Ross Pepper and team whose campaign I will be joining in Sleaford on Friday
There are two bye-elections taking place at the moment but you would be forgiven for thinking that there is only one. The metropolitan elite are very cosily looking at the one just 10 miles from the hubs of world communications in central London. It is an area that they understand, feel comfortable in and where they feel confident in talking about and predicting the future. This is all great news for the Lib Dems because there is every chance that we can take the seat from the so-called Independent candidate backed by the Tories locally and UKIP, Zac Goldsmith.
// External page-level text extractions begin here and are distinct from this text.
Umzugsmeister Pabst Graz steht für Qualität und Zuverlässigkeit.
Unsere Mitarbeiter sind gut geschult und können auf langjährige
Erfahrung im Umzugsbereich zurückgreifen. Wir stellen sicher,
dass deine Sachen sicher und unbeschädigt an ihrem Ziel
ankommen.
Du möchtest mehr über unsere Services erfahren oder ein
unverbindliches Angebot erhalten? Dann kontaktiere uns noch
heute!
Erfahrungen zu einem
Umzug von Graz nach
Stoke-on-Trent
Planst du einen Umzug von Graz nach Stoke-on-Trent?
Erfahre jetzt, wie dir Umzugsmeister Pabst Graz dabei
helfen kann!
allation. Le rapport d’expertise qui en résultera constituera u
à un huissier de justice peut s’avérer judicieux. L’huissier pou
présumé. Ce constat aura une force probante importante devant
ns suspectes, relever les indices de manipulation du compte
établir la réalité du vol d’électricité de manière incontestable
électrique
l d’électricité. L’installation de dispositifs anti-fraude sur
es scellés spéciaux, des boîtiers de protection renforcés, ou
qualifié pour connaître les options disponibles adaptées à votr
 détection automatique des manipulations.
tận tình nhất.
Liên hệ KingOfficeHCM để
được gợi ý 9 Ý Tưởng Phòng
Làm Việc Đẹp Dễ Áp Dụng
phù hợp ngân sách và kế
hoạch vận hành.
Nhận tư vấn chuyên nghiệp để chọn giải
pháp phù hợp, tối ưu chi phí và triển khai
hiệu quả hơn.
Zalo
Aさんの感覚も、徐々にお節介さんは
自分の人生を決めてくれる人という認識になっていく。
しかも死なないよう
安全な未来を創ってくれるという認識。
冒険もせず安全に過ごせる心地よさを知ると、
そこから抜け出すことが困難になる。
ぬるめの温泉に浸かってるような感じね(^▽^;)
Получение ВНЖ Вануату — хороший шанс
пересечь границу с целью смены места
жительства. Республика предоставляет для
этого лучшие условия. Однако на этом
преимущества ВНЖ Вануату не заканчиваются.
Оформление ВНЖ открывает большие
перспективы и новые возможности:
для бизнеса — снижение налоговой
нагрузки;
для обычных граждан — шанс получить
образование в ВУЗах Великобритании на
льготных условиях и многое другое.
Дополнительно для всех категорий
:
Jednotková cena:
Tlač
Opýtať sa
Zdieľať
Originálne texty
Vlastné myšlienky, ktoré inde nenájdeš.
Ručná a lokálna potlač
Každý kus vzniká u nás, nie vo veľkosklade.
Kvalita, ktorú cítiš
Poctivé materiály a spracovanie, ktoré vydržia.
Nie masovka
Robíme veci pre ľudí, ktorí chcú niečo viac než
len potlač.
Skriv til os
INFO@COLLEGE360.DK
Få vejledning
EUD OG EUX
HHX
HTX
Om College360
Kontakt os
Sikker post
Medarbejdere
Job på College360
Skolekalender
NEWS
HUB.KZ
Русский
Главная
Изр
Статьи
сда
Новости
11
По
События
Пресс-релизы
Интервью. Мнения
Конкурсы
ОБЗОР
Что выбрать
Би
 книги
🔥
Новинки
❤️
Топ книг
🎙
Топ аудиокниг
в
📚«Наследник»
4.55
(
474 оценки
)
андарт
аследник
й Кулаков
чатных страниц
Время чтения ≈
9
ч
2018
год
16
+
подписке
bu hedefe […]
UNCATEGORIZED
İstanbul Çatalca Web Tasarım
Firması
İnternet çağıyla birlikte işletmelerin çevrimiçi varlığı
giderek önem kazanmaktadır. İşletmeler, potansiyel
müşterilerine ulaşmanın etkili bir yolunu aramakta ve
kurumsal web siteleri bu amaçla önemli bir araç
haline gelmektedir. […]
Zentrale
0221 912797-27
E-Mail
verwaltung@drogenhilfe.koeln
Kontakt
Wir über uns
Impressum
Zac, if you remember, is actually a typical Tory Posh Boy. His pater was Jimmy Goldsmith the Leader of the Referendum Party. Zac is slightly different because he, at least in theory, is an environmentalist. That is not particularly apparent in his voting record in the Commons where he has loyally trooped through the lobbies with his fellow Tories on a range of issues. No matter what he says on Heathrow, where the Lib Dem Candidate Sarah Olney represents a Party with a much longer pedigree of Heathrow opposition, Zac is really a Tory at heart. Whether as an Independent or a Tory MP he will vote for Brexit, for cuts in social care – in other words on every issue except Brexit the Tories are sure of his vote. That’s why they haven’t had the guts to oppose him. And all this, of course in a constituency with a huge Remain vote in the June Referendum.
The second bye-election is 200 miles North (I always like putting a capital N on North even though it is not grammatically correct!) and you will find the Sleaford Constituency. They too had a heavily Brexit supporting MP but in this case for a constituency which was also heavily Brexit. He too resigned on a matter of principle – the sovereignty of Parliament. He strongly believed that Parliament must make the final decisions because – well that’s why we elect a Parliament.
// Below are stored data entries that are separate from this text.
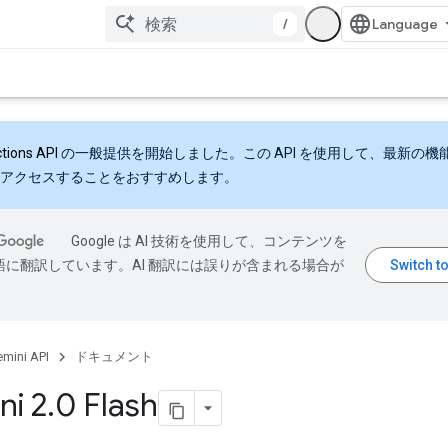
/
ctions API
の一般提供を開始しました。この API を使用して、最新の機
アクセスすることをおすすめします。
Google は AI 技術を使用して、コンテンツを
語に翻訳しています。AI 翻訳には誤りが含まれる場合が
mini API
ドキュメント
ni 2
.
0 Flash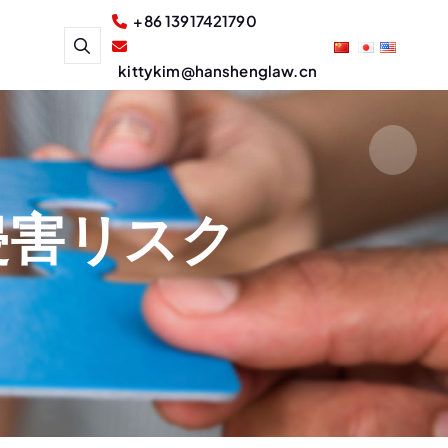
+86 13917421790
kittykim@hanshenglaw.cn
侵害リスク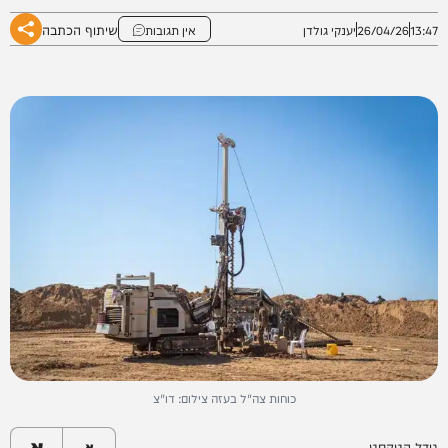
שיתוף הכתבה
13:47
26/04/26
יענקי גולדן
אין תגובות
כוחות צה"ל בעזה צילום: דו"צ
א
גודל הטקסט
א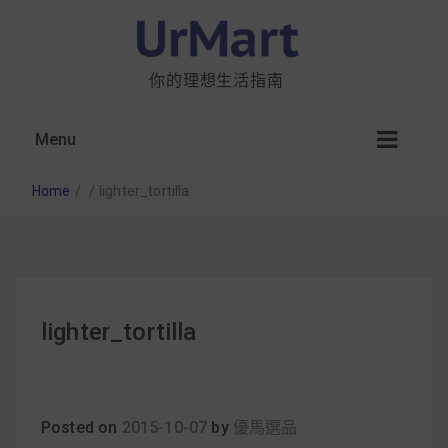
你的理想生活指南
Menu
Home
/
/
lighter_tortilla
星巴克都用 OATLY 泡咖啡？市售燕麥奶大剖
lighter_tortilla
析：成分、營養價值及其優缺點
無麩質食物清單一覽：燕麥、麵包還有餅乾，
早餐這樣料理最適合！
Posted on
2015-10-07
by
優馬選品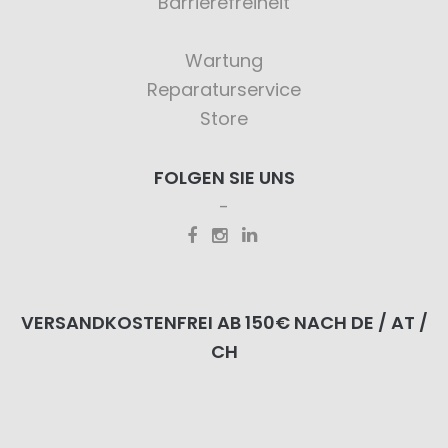
Barrierefreiheit
Wartung
Reparaturservice
Store
FOLGEN SIE UNS
VERSANDKOSTENFREI AB 150€ NACH DE / AT /
CH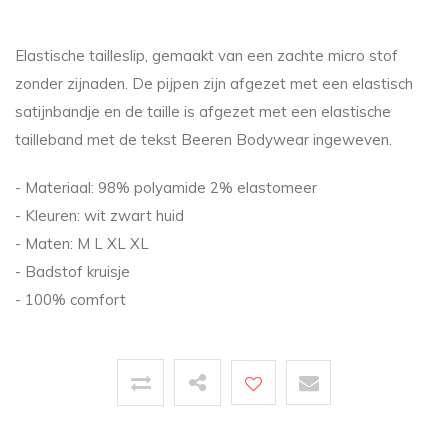
Elastische tailleslip, gemaakt van een zachte micro stof
zonder zijnaden. De pijpen zijn afgezet met een elastisch
satijnbandje en de taille is afgezet met een elastische
tailleband met de tekst Beeren Bodywear ingeweven.
- Materiaal: 98% polyamide 2% elastomeer
- Kleuren: wit zwart huid
- Maten: M L XL XL
- Badstof kruisje
- 100% comfort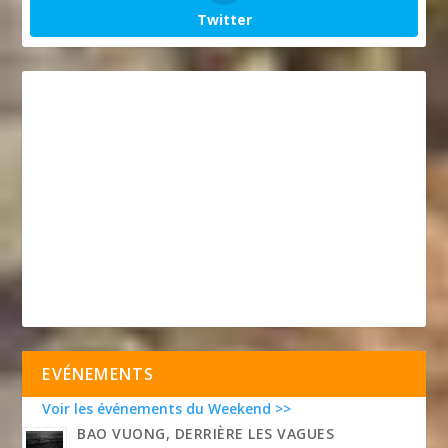
Twitter
EVÉNEMENTS
Voir les événements du Weekend >>
BAO VUONG, DERRIÈRE LES VAGUES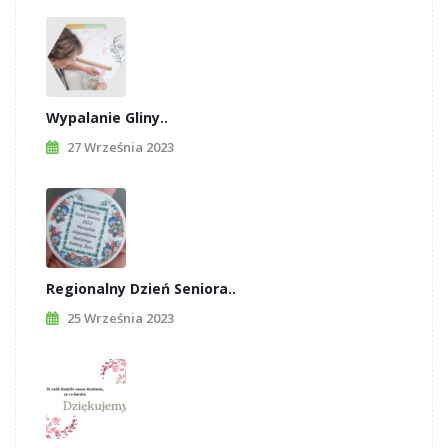
Wypalanie Gliny..
27 Września 2023
Regionalny Dzień Seniora..
25 Września 2023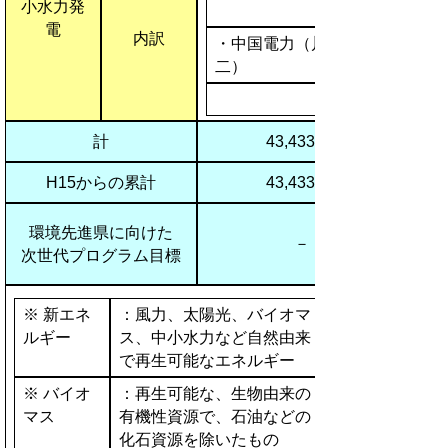
小水力発
電
内訳
・中国電力（川平第
二）
計
43,433kW
H15からの累計
43,433kW
環境先進県に向けた
－
次世代プログラム目標
※ 新エネ
：風力、太陽光、バイオマ
ルギー
ス、中小水力など自然由来
で再生可能なエネルギー
※ バイオ
：再生可能な、生物由来の
マス
有機性資源で、石油などの
化石資源を除いたもの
I decided from the start that with a limited amount of time available I would go to Sleaford not just because I want to campaign for our excellent candidate, Ross Pepper and our excellent polices but because I want to listen to what people are saying. When I talk to people who wanted Brexit they have always been very imprecise on facts. In fact in many cases they had no facts at all to go on. I well remember telling people during the referendum that the EU employed less people than Lancashire County Council to be shouted at as a liar. When I asked the people shouting how many people worked for the EU and the Council they didn’t have a clue but they knew that I must be lying!
So I don’t expect to listen to many facts although I will probably hear a number of none facts in the factless society that we now seem to exist in. I expect to hear sentiment and it is vitally important that we understand and respect that sentiment if we are to tackle it head on.
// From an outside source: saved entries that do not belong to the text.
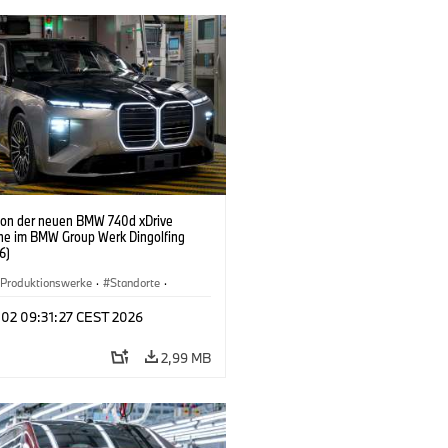
ion der neuen BMW 740d xDrive
ne im BMW Group Werk Dingolfing
6)
Produktionswerke
·
Standorte
·
Automobile
·
i7 M70
·
740d
·
7er
·
 02 09:31:27 CEST 2026
2,99 MB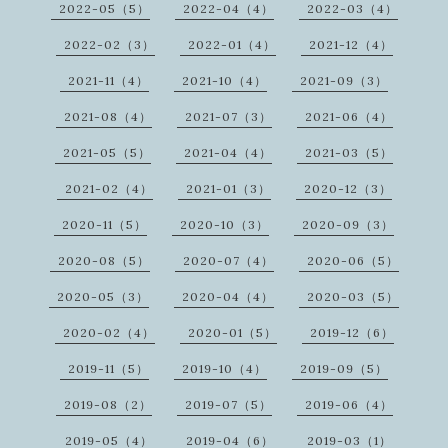
2022-05（5）
2022-04（4）
2022-03（4）
2022-02（3）
2022-01（4）
2021-12（4）
2021-11（4）
2021-10（4）
2021-09（3）
2021-08（4）
2021-07（3）
2021-06（4）
2021-05（5）
2021-04（4）
2021-03（5）
2021-02（4）
2021-01（3）
2020-12（3）
2020-11（5）
2020-10（3）
2020-09（3）
2020-08（5）
2020-07（4）
2020-06（5）
2020-05（3）
2020-04（4）
2020-03（5）
2020-02（4）
2020-01（5）
2019-12（6）
2019-11（5）
2019-10（4）
2019-09（5）
2019-08（2）
2019-07（5）
2019-06（4）
2019-05（4）
2019-04（6）
2019-03（1）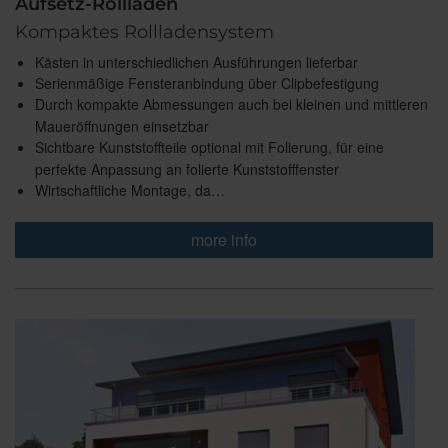
Aufsetz-Rollläden
Kompaktes Rollladensystem
Kästen in unterschiedlichen Ausführungen lieferbar
Serienmäßige Fensteranbindung über Clipbefestigung
Durch kompakte Abmessungen auch bei kleinen und mittleren
Maueröffnungen einsetzbar
Sichtbare Kunststoffteile optional mit Folierung, für eine
perfekte Anpassung an folierte Kunststofffenster
Wirtschaftliche Montage, da…
more info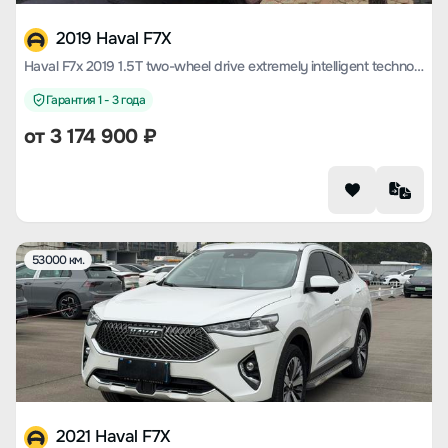
2019 Haval F7X
Haval F7x 2019 1.5T two-wheel drive extremely intelligent technology version
Гарантия 1 - 3 года
от
3 174 900
₽
53000 км.
2021 Haval F7X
There’s nothing the matter with sentiment and belief in politics. I would prefer to work with people with sincere beliefs than with people who decided what their policy is based on what people said in a tightly controlled Focus group. Much of my own political belief is based on sentiment. I know that men and women, black and white are born equal but don’t always have the same opportunity. In my case that sentiment can be backed up with facts. So I lead with my heart and follow with my head! But that is not true of Brexit where there appears to a huge amount of heart but very little head!
The sentiments seem to be based on a past which appears to have very little contact with the reality either of the past or indeed the present. I suffer from asthma, for example, because when I was a little boy I lived in London where the smogs and fogs and smoking meant that I missed school for one week in three during the winter. When I first came to Liverpool and became a councillor in 1975 more than 5% of people still had outside toilets. This was not for many a golden past.
Changes came thick and fast from the 50s onwards. The great Liverpool foreign holiday in the 50’s was a trip to the Isle of Man. By the 60’s it was becoming the Costas and the golden beaches of Spain and Italy. Technology made massive changes. In the 70s and early 80s it took weeks to get the GPO to install a landline. By the end of the 90s many people had mobiles and now more people have mobiles than fixed landlines.
These are huge changes indeed and I can understand that people look to the certainties of the past rather than try to cope with the uncertainties of the future.
Perhaps some changes are reversible. We could plan our housing better so that the all-important community can flourish within it. We can use new technology to help people make new friends in new ways. But we cannot reverse technology and communications. We cannot bring back jobs like coal mining and mass manufacturing.
So we need to treat the Leavers of Sleaford with respect. We need to recognise the huge gap between what young people who are born into travel and the internet think and what older people who struggle to grasp new technologies and new ways think. It was probably always thus but the speed of change is now ferocious.
We also need to remember that change is exciting if you are riding the surface of the wave but dreadful if you under the water. The changes have meant that the progression through wage groups and classes has at best stalled and at worst gone into reverse. Social mobility is decreasing. The gig economy is creating jobs but not of a nature to provide a decent living which means that a couple can decently bring up their children. Providing we are prepared to work we all deserve a decent house, a decent job, a decent education and decent old age. For many that is now an unattainable dream.
So when I hit the streets of Sleaford on Friday, no doubt buoyed by an excellent result from Richmond Park and some promising local bye-elections I will be in discussion and not persuasive mode. I am going to campaign but also to learn.